DECENTRALIZED ALTERNATIVE
Another serious threat to China’s big hydro builders, and one that has received far less public attention inside China to date, is the process of decentralization. Although the central government still controls investment decisions made by the big state generators and grid companies, provincial and local governments also have authority to finance and build their own power plants, with or without foreign investors. What’s encouraging for advocates of decentralized power is that provincial and municipal governments have demonstrated a preference for locally built power plants rather than relying on remote (and centrally funded) power stations.
In coastal Guangdong province, for example, energy planners worry about excessive reliance on inland hydro stations that are vulnerable to extreme weather conditions and grid failure. Under central government directive, one quarter of Guangdong’s power supply comes from south-western hydro projects. But according to experts at the Guangdong Techno-Economic Research Development Center, the province would prefer to use market mechanisms to secure future power and gas supplies. About 35% of Guangdong’s current supply comes from dirty and expensive oil-fired plants with installed capacities of 50 MW or smaller.

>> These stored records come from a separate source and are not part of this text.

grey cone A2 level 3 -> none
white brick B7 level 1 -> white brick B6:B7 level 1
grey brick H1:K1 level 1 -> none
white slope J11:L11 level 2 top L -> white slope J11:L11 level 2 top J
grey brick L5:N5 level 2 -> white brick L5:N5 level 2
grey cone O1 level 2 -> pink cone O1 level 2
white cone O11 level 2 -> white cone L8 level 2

Rather than being ordered by central government to shut plants down, the province views competition as the best way to weed out inefficient producers, promote economical retrofits, attract new investments in cleaner generating technologies, and bring down electricity prices. Guangdong’s rates are the highest in the country under the prevailing cost plus pricing mechanism.
‘SERIOUS FINANCIAL LOSSES’ AT ERTAN
The near-bankruptcy of China’s second largest hydropower project is another illustration of the central-versus-local tension, and the growing financial risk in building huge-scale plants in a market undergoing decentralization. The $2.2 billion World Bank-funded Ertan dam (with its six General Electric Canada turbines) was designed to generate 17 billion kilowatt-hours of electricity per year – equivalent to about one-third of Sichuan province’s current annual power consumption. The dam’s output was to be delivered via high-voltage transmission lines (which cost an additional $1 billion and were also partly financed by the World Bank) to Chengdu, the capital of Sichuan province, and to Chongqing, a newly created municipality of 30 million people at the upper end of the Three Gorges dam reservoir.

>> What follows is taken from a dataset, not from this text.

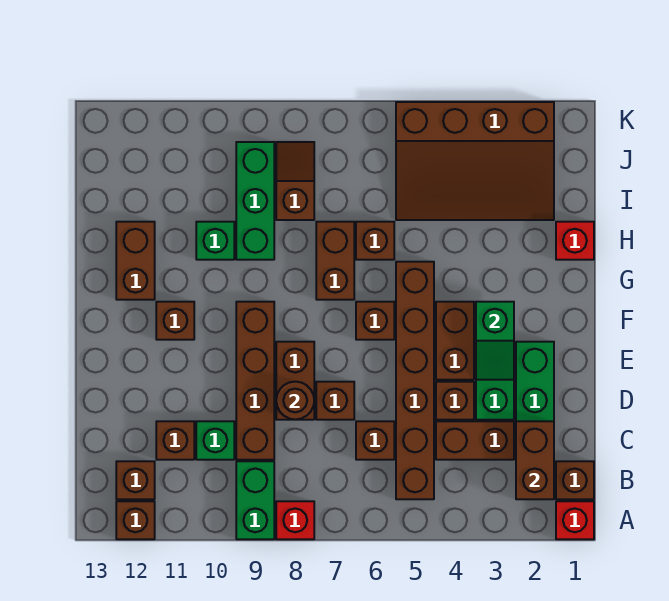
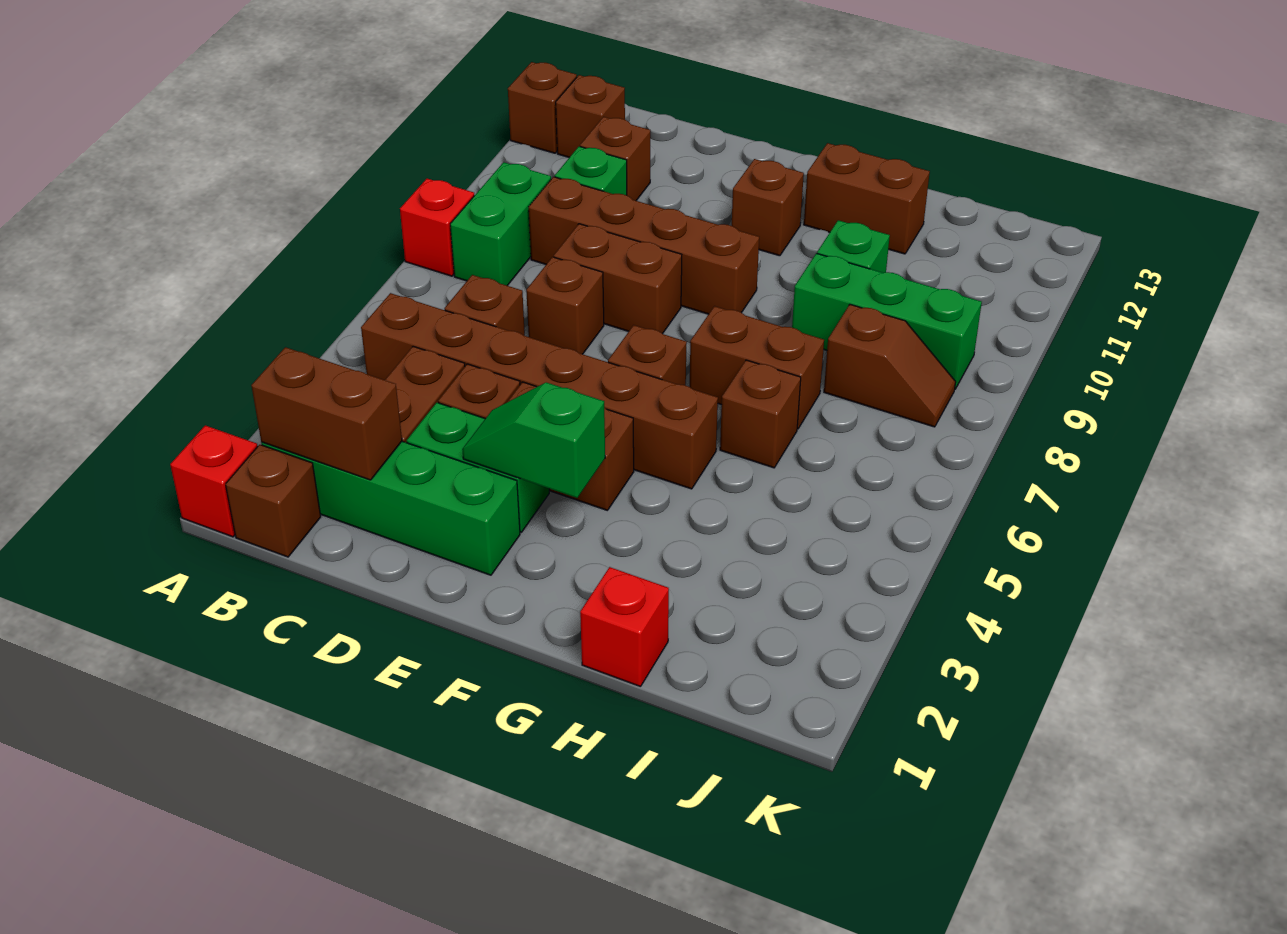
green brick A9:B9 level 1 -> green brick B8:B9 level 1
brown round brick D8 level 2 -> none
brown slope I2:K5 level 1 top K -> none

But when Ertan was completed in 1998, there was virtually no demand for its power in either jurisdiction. Many state-owned factories were shutting down at that time, which caused electricity demand to drop sharply. More importantly, Ertan’s two biggest prospective customers had become its competitors. In the decade it took to build the giant dam, Sichuan and Chongqing had financed and built their own smaller hydro and coal-fired plants (ranging from 50 to 700 MW capacity) and didn’t need power from Ertan. As a result, the centrally backed Ertan Hydropower Development Corporation, which received more than $1 billion in loans and loan guarantees from the World Bank, ‘suffered serious financial losses in terms of forgone revenues at a time when its debt service burden was very high’, according to the World Bank’s performance assessment of Ertan released last year.

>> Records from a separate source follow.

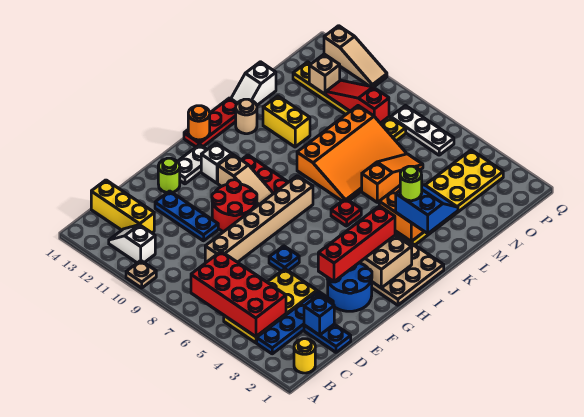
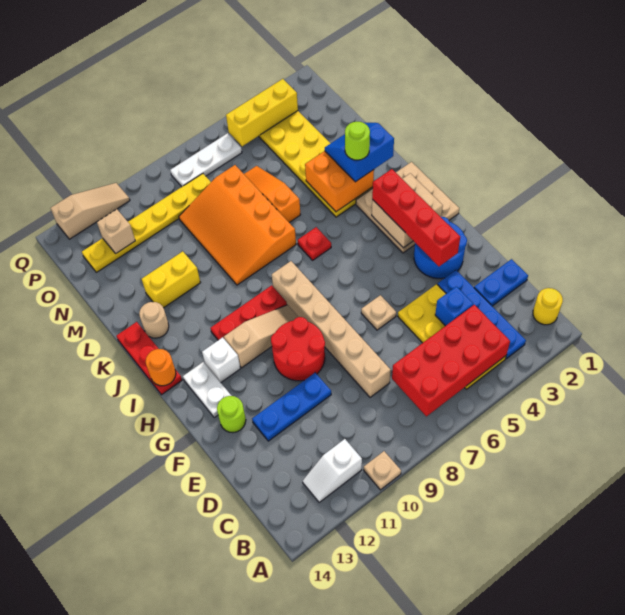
yellow brick C12:C14 level 1 -> yellow brick P3:P5 level 2
blue brick D2 level 2 -> blue brick D4 level 2
blue plate F6 level 1 -> tan plate F6 level 1
orange slope K7:N9 level 1 top 9 -> orange slope K7:N9 level 1 top 7
white slope L14:M14 level 1 top M -> none
red slope O9:O11 level 2 top 9 -> none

By 2003, Ertan had to be bailed out by the Bank of China to avoid defaulting on its debt payments to commercial lenders and the World Bank. Since the bailout, Ertan’s finances have improved somewhat due to increased electricity sales and lower interest charges on its outstanding debts. However, earnings are still nowhere near the Bank’s target of 15% return on assets. The company is losing more than $15 million a year by selling power below cost to industrial customers. Its debt-to-equity ratio is ‘unsatisfactory and will limit its future borrowing capacity’, according to last year’s World Bank assessment. Its central government shareholders have not yet paid in their full 20% of the initial project investment equity.
Overall, the dam is not generating enough cash flow to mobilize capital for expansion nor does the Bank expect the central government to raise Ertan’s selling price anytime soon. (Surprisingly, the World Bank gave its client a ‘satisfactory’ performance rating and a few months later, the central government announced $3.7 billion for the Ertan Corporation to build a second and even larger hydro dam further upstream.)
SURPLUS TO REQUIREMENTS
The central government’s initial response to Ertan’s difficulties was to ban construction of all new power plants from 2000 to 2001 – a disastrous move which led to huge capacity shortfalls and power shortages through 2003 and 2004. (According to the World Bank, the ban wasn’t entirely motivated by Ertan’s problems. There were also high-level concerns that the much larger Three Gorges dam wouldn’t have a big enough market for its output when its first turbines came on line in 2003.)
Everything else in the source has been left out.